Un navire a payé 2 millions de dollars uniquement pour traverser le détroit d'Ormuz. Ce seul chiffre vous dit tout sur l'état du couloir pétrolier le plus critique au monde en ce moment.
Le président américain Donald Trump a lancé un ultimatum de 48 heures samedi, menaçant de détruire les centrales électriques iraniennes si le libre passage à travers le détroit d'Ormuz n'est pas rétabli d'ici lundi soir.
L'avertissement — publié sur Truth Social — est intervenu alors que les données maritimes montraient que les transits de pétroliers à travers le détroit se sont effondrés de plus de 90 %. Des centaines de navires restent immobilisés des deux côtés de la voie navigable, poussant le pétrole brut Brent au-dessus de 100 dollars le baril pour la première fois depuis 2022.
L'Iran a déclaré le détroit d'Ormuz fermé le 4 mars, trois jours après que les États-Unis et Israël ont lancé des frappes aériennes conjointes sur des cibles militaires iraniennes le 28 février.
Depuis lors, les forces iraniennes ont attaqué au moins 10 navires tentant de transiter par le couloir, tuant cinq membres d'équipage à bord de deux navires.
Téhéran a clairement indiqué qu'il ne recule pas. Les responsables iraniens avertissent qu'ils cibleront les installations énergétiques régionales si leur propre infrastructure pétrolière fait l'objet d'une attaque directe.
L'armée américaine a tenté de percer des trous dans la capacité de l'Iran à menacer le transport maritime. L'amiral Brad Cooper, chef du Commandement central américain, a déclaré que des avions de chasse américains ont bombardé une installation côtière iranienne souterraine stockant des missiles de croisière anti-navires plus tôt cette semaine, affirmant avoir « dégradé » la capacité d'attaque de l'Iran. La réponse de l'Iran au dernier ultimatum de Trump : des menaces de représailles plus larges.
L'ampleur de cette perturbation n'a pas d'équivalent moderne. L'Agence internationale de l'énergie l'a qualifiée de « plus grand défi mondial en matière de sécurité énergétique et alimentaire de l'histoire ».
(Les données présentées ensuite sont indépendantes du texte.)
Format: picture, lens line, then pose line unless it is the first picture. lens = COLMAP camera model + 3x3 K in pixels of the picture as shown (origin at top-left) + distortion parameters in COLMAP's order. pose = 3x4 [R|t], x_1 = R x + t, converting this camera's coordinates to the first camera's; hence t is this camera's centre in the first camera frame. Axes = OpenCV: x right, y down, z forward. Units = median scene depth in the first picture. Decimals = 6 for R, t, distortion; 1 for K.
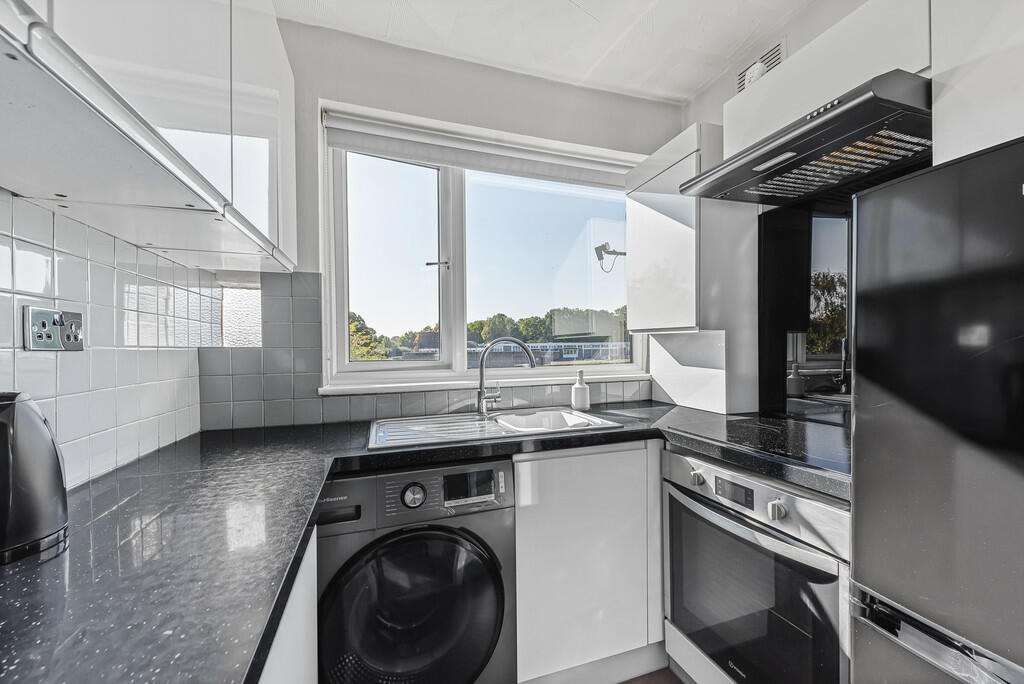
lens RADIAL K [[408.1, 0, 511.5], [0, 408.1, 345.6], [0, 0, 1]] dist [0.017762, -0.007096]
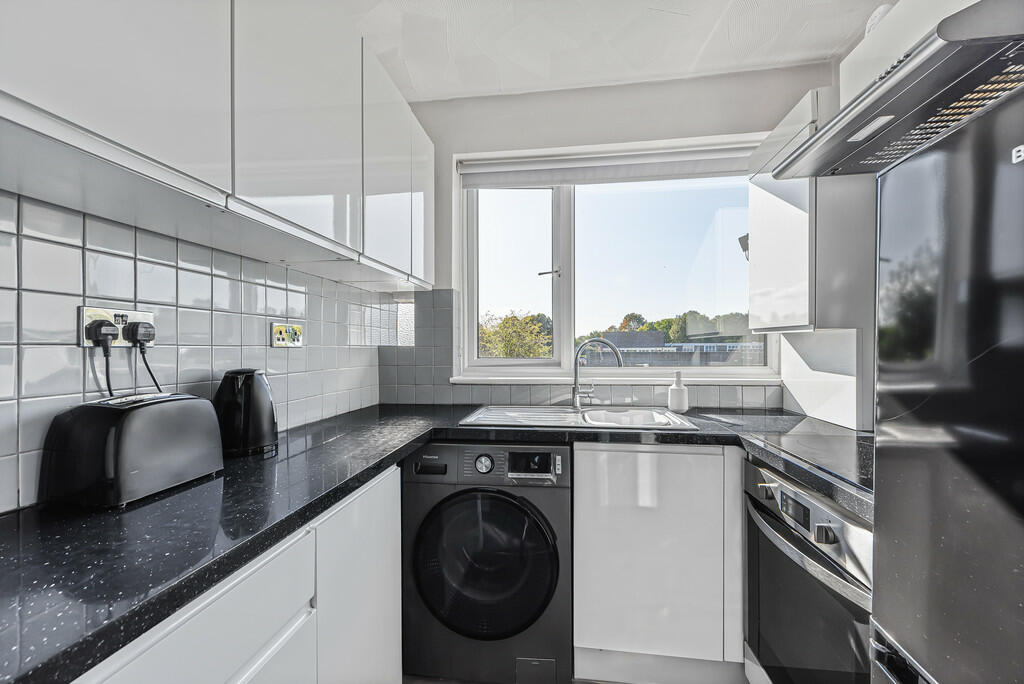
lens RADIAL K [[408.1, 0, 511.5], [0, 408.1, 345.6], [0, 0, 1]] dist [0.017762, -0.007096]
pose [[0.888698, 0.004871, -0.458466, 0.281882], [-0.004055, 0.999988, 0.002764, -0.002692], [0.458474, -0.000597, 0.888708, -0.060847]]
Le pétrole brut Brent a atteint 126 dollars le baril à son sommet — la fermeture a été décrite comme la plus grande perturbation de l'approvisionnement énergétique depuis la crise pétrolière des années 1970.
La douleur économique s'étend bien au-delà de la pompe. Le responsable de la chaîne d'approvisionnement de Moody's, Andrei Quinn-Barabanov, a averti que pour de nombreuses matières premières transitant par le détroit, les stocks ne couvrent généralement que quelques semaines, ce qui signifie que les pénuries pourraient apparaître rapidement si les perturbations se prolongent.
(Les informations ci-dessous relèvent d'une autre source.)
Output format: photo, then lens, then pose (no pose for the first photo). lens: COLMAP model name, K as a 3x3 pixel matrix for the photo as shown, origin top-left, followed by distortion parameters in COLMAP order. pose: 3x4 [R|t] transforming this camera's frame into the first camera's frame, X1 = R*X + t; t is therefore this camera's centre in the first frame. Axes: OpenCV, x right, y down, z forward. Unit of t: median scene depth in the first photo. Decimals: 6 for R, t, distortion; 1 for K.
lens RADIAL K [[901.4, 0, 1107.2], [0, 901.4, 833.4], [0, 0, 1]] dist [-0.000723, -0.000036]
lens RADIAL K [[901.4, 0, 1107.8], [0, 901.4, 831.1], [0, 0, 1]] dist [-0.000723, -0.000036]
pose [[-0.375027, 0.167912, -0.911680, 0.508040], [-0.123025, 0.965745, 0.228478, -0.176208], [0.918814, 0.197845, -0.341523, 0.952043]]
Environ 85 % des exportations de polyéthylène du Moyen-Orient transitent par le détroit d'Ormuz, ce qui signifie que les emballages, les pièces automobiles et les biens de consommation sont tous confrontés à des coûts plus élevés. Les prix de l'aluminium, des engrais et de l'hélium ont également grimpé.
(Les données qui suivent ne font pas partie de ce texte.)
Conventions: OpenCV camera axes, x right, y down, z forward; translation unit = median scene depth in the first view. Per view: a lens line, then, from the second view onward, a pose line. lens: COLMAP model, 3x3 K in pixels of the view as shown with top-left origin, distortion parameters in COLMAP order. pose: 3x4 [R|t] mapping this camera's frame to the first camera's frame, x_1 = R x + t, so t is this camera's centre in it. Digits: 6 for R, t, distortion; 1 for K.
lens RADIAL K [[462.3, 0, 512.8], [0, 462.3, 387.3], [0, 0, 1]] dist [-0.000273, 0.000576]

Bitcoin maintient sa position alors que la crypto surveille le pétroleLes marchés des actifs numériques ne restent pas en dehors de cette situation. Les frappes américaines sur l'Iran et le blocus du détroit d'Ormuz ont frappé le marché pétrolier mondial, poussant la volatilité à ses niveaux les plus élevés depuis 2020 et forçant les marchés à réviser leurs attentes concernant le calendrier des baisses de taux d'intérêt — un changement qui affecte directement les valorisations crypto.
Pourtant, Bitcoin a montré un degré de résistance qui a surpris certains traders. Même si les prix du pétrole ont fluctué violemment et que Goldman Sachs a averti de prix potentiels de 150 dollars le baril, Bitcoin s'est consolidé entre 67 000 et 71 000 dollars, la baisse des intérêts ouverts suggérant un refroidissement de l'effet de levier spéculatif.